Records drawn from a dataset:
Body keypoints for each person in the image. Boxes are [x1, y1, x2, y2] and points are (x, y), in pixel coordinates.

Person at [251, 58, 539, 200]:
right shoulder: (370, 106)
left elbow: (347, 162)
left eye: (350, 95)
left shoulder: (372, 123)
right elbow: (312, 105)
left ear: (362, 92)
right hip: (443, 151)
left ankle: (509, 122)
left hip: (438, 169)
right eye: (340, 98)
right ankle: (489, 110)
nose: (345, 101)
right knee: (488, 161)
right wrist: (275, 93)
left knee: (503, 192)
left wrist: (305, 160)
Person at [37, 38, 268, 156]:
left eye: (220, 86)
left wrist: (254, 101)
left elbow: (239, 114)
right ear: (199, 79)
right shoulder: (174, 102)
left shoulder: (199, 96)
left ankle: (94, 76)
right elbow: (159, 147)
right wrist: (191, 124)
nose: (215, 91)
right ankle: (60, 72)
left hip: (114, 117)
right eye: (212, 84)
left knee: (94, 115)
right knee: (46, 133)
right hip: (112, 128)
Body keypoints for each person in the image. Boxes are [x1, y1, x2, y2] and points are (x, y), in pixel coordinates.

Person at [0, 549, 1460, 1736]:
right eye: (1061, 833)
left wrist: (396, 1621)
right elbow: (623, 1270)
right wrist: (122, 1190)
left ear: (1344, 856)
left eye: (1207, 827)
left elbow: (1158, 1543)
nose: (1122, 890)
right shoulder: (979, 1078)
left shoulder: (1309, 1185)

REQUIRED WORK: The answer must be the line containing "right elbow: (623, 1270)" and every line after it to the end of the data, each set down exactly.

TASK ANSWER:
right elbow: (623, 1270)
right wrist: (122, 1190)
left ear: (1344, 856)
left eye: (1207, 827)
left elbow: (1158, 1543)
nose: (1122, 890)
right shoulder: (979, 1078)
left shoulder: (1309, 1185)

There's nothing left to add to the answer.